Electronics engineering source data:
┌────────

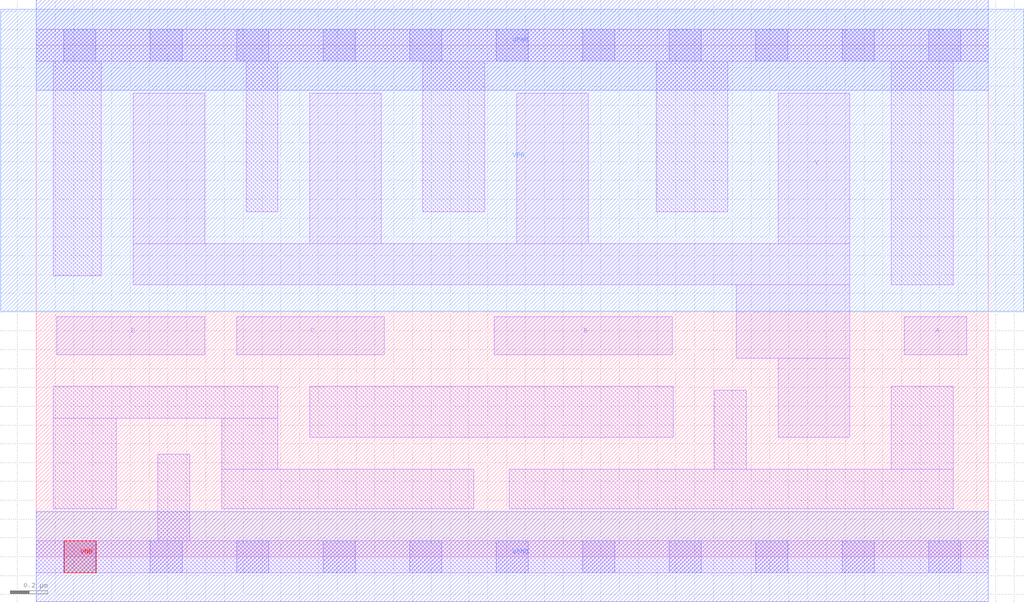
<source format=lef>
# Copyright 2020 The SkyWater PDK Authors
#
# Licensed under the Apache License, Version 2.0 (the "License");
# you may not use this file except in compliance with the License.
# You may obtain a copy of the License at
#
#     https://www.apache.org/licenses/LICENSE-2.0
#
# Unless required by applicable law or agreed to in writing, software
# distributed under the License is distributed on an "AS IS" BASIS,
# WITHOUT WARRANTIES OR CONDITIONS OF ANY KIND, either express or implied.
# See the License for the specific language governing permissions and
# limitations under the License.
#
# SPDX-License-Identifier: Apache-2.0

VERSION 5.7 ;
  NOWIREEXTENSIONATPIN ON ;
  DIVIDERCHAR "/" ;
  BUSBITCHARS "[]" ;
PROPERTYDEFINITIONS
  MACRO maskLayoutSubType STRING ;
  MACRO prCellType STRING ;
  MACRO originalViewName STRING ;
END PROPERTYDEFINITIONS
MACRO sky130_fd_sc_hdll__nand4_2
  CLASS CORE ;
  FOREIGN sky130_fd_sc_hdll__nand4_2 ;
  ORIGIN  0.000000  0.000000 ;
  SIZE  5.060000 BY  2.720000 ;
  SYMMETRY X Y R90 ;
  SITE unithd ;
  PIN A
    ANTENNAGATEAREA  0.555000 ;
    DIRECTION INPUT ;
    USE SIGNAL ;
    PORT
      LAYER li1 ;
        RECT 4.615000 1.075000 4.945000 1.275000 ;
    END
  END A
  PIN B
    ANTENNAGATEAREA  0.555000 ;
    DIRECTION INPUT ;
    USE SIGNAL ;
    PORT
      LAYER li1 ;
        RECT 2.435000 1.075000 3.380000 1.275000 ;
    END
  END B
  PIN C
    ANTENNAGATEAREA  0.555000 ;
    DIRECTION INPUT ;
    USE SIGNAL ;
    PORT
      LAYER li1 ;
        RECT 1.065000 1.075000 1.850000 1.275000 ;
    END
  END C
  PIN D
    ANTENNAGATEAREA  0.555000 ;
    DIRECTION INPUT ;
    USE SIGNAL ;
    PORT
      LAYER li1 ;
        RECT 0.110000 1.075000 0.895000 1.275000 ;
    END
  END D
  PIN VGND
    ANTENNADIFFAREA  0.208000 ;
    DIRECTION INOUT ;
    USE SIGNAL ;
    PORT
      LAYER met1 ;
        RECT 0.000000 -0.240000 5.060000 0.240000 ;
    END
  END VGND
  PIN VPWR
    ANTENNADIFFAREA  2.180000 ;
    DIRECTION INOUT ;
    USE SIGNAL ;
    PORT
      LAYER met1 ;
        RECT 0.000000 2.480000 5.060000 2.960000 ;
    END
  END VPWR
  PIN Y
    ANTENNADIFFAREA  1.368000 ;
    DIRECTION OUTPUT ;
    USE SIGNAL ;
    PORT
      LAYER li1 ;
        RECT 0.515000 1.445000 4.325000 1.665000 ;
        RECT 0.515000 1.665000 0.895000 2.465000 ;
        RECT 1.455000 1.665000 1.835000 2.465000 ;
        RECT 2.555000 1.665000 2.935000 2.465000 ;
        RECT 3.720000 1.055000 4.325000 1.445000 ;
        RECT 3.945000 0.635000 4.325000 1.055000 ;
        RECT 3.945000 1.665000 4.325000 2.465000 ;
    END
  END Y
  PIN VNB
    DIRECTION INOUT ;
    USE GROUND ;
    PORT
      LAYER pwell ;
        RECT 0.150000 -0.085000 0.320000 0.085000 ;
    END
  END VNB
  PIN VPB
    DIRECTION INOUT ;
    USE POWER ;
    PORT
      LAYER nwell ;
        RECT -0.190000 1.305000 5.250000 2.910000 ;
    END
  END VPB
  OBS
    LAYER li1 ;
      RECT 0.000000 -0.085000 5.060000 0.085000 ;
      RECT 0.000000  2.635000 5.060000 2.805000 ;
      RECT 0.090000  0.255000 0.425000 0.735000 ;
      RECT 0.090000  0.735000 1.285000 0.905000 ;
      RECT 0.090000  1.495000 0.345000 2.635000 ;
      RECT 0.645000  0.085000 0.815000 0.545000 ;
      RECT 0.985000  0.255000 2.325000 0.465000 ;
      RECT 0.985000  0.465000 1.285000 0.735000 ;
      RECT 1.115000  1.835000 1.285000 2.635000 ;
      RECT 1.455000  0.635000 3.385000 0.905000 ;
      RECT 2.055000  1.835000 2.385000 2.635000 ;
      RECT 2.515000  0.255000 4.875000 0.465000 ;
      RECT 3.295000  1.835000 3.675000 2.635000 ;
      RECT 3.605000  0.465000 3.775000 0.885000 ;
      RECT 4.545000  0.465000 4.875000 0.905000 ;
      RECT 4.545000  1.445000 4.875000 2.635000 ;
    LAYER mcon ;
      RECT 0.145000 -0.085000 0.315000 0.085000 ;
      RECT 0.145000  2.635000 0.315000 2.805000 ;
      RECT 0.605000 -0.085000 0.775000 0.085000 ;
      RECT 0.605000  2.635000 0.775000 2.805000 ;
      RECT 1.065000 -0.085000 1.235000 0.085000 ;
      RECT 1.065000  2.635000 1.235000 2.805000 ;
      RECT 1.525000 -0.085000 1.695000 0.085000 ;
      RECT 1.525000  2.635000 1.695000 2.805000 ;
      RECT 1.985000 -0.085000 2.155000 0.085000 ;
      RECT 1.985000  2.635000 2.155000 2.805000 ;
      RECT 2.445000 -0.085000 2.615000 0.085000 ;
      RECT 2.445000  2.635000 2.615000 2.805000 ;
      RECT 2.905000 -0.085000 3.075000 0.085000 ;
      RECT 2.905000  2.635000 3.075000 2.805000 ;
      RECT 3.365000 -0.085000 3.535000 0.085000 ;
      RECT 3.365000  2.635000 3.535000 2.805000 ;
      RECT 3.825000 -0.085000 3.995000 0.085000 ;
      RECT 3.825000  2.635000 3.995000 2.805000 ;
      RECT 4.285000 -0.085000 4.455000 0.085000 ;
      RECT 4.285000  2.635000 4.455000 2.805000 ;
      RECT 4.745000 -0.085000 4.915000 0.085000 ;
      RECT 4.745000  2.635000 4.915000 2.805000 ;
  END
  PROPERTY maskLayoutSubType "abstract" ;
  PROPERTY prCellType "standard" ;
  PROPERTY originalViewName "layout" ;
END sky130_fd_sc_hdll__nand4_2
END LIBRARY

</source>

└────────

TASK OBJECTIVE:
The output has to match the data above line for line, except that pictures are dropped.

ANSWER BOX:
<source format=lef>
# Copyright 2020 The SkyWater PDK Authors
#
# Licensed under the Apache License, Version 2.0 (the "License");
# you may not use this file except in compliance with the License.
# You may obtain a copy of the License at
#
#     https://www.apache.org/licenses/LICENSE-2.0
#
# Unless required by applicable law or agreed to in writing, software
# distributed under the License is distributed on an "AS IS" BASIS,
# WITHOUT WARRANTIES OR CONDITIONS OF ANY KIND, either express or implied.
# See the License for the specific language governing permissions and
# limitations under the License.
#
# SPDX-License-Identifier: Apache-2.0

VERSION 5.7 ;
  NOWIREEXTENSIONATPIN ON ;
  DIVIDERCHAR "/" ;
  BUSBITCHARS "[]" ;
PROPERTYDEFINITIONS
  MACRO maskLayoutSubType STRING ;
  MACRO prCellType STRING ;
  MACRO originalViewName STRING ;
END PROPERTYDEFINITIONS
MACRO sky130_fd_sc_hdll__nand4_2
  CLASS CORE ;
  FOREIGN sky130_fd_sc_hdll__nand4_2 ;
  ORIGIN  0.000000  0.000000 ;
  SIZE  5.060000 BY  2.720000 ;
  SYMMETRY X Y R90 ;
  SITE unithd ;
  PIN A
    ANTENNAGATEAREA  0.555000 ;
    DIRECTION INPUT ;
    USE SIGNAL ;
    PORT
      LAYER li1 ;
        RECT 4.615000 1.075000 4.945000 1.275000 ;
    END
  END A
  PIN B
    ANTENNAGATEAREA  0.555000 ;
    DIRECTION INPUT ;
    USE SIGNAL ;
    PORT
      LAYER li1 ;
        RECT 2.435000 1.075000 3.380000 1.275000 ;
    END
  END B
  PIN C
    ANTENNAGATEAREA  0.555000 ;
    DIRECTION INPUT ;
    USE SIGNAL ;
    PORT
      LAYER li1 ;
        RECT 1.065000 1.075000 1.850000 1.275000 ;
    END
  END C
  PIN D
    ANTENNAGATEAREA  0.555000 ;
    DIRECTION INPUT ;
    USE SIGNAL ;
    PORT
      LAYER li1 ;
        RECT 0.110000 1.075000 0.895000 1.275000 ;
    END
  END D
  PIN VGND
    ANTENNADIFFAREA  0.208000 ;
    DIRECTION INOUT ;
    USE SIGNAL ;
    PORT
      LAYER met1 ;
        RECT 0.000000 -0.240000 5.060000 0.240000 ;
    END
  END VGND
  PIN VPWR
    ANTENNADIFFAREA  2.180000 ;
    DIRECTION INOUT ;
    USE SIGNAL ;
    PORT
      LAYER met1 ;
        RECT 0.000000 2.480000 5.060000 2.960000 ;
    END
  END VPWR
  PIN Y
    ANTENNADIFFAREA  1.368000 ;
    DIRECTION OUTPUT ;
    USE SIGNAL ;
    PORT
      LAYER li1 ;
        RECT 0.515000 1.445000 4.325000 1.665000 ;
        RECT 0.515000 1.665000 0.895000 2.465000 ;
        RECT 1.455000 1.665000 1.835000 2.465000 ;
        RECT 2.555000 1.665000 2.935000 2.465000 ;
        RECT 3.720000 1.055000 4.325000 1.445000 ;
        RECT 3.945000 0.635000 4.325000 1.055000 ;
        RECT 3.945000 1.665000 4.325000 2.465000 ;
    END
  END Y
  PIN VNB
    DIRECTION INOUT ;
    USE GROUND ;
    PORT
      LAYER pwell ;
        RECT 0.150000 -0.085000 0.320000 0.085000 ;
    END
  END VNB
  PIN VPB
    DIRECTION INOUT ;
    USE POWER ;
    PORT
      LAYER nwell ;
        RECT -0.190000 1.305000 5.250000 2.910000 ;
    END
  END VPB
  OBS
    LAYER li1 ;
      RECT 0.000000 -0.085000 5.060000 0.085000 ;
      RECT 0.000000  2.635000 5.060000 2.805000 ;
      RECT 0.090000  0.255000 0.425000 0.735000 ;
      RECT 0.090000  0.735000 1.285000 0.905000 ;
      RECT 0.090000  1.495000 0.345000 2.635000 ;
      RECT 0.645000  0.085000 0.815000 0.545000 ;
      RECT 0.985000  0.255000 2.325000 0.465000 ;
      RECT 0.985000  0.465000 1.285000 0.735000 ;
      RECT 1.115000  1.835000 1.285000 2.635000 ;
      RECT 1.455000  0.635000 3.385000 0.905000 ;
      RECT 2.055000  1.835000 2.385000 2.635000 ;
      RECT 2.515000  0.255000 4.875000 0.465000 ;
      RECT 3.295000  1.835000 3.675000 2.635000 ;
      RECT 3.605000  0.465000 3.775000 0.885000 ;
      RECT 4.545000  0.465000 4.875000 0.905000 ;
      RECT 4.545000  1.445000 4.875000 2.635000 ;
    LAYER mcon ;
      RECT 0.145000 -0.085000 0.315000 0.085000 ;
      RECT 0.145000  2.635000 0.315000 2.805000 ;
      RECT 0.605000 -0.085000 0.775000 0.085000 ;
      RECT 0.605000  2.635000 0.775000 2.805000 ;
      RECT 1.065000 -0.085000 1.235000 0.085000 ;
      RECT 1.065000  2.635000 1.235000 2.805000 ;
      RECT 1.525000 -0.085000 1.695000 0.085000 ;
      RECT 1.525000  2.635000 1.695000 2.805000 ;
      RECT 1.985000 -0.085000 2.155000 0.085000 ;
      RECT 1.985000  2.635000 2.155000 2.805000 ;
      RECT 2.445000 -0.085000 2.615000 0.085000 ;
      RECT 2.445000  2.635000 2.615000 2.805000 ;
      RECT 2.905000 -0.085000 3.075000 0.085000 ;
      RECT 2.905000  2.635000 3.075000 2.805000 ;
      RECT 3.365000 -0.085000 3.535000 0.085000 ;
      RECT 3.365000  2.635000 3.535000 2.805000 ;
      RECT 3.825000 -0.085000 3.995000 0.085000 ;
      RECT 3.825000  2.635000 3.995000 2.805000 ;
      RECT 4.285000 -0.085000 4.455000 0.085000 ;
      RECT 4.285000  2.635000 4.455000 2.805000 ;
      RECT 4.745000 -0.085000 4.915000 0.085000 ;
      RECT 4.745000  2.635000 4.915000 2.805000 ;
  END
  PROPERTY maskLayoutSubType "abstract" ;
  PROPERTY prCellType "standard" ;
  PROPERTY originalViewName "layout" ;
END sky130_fd_sc_hdll__nand4_2
END LIBRARY

</source>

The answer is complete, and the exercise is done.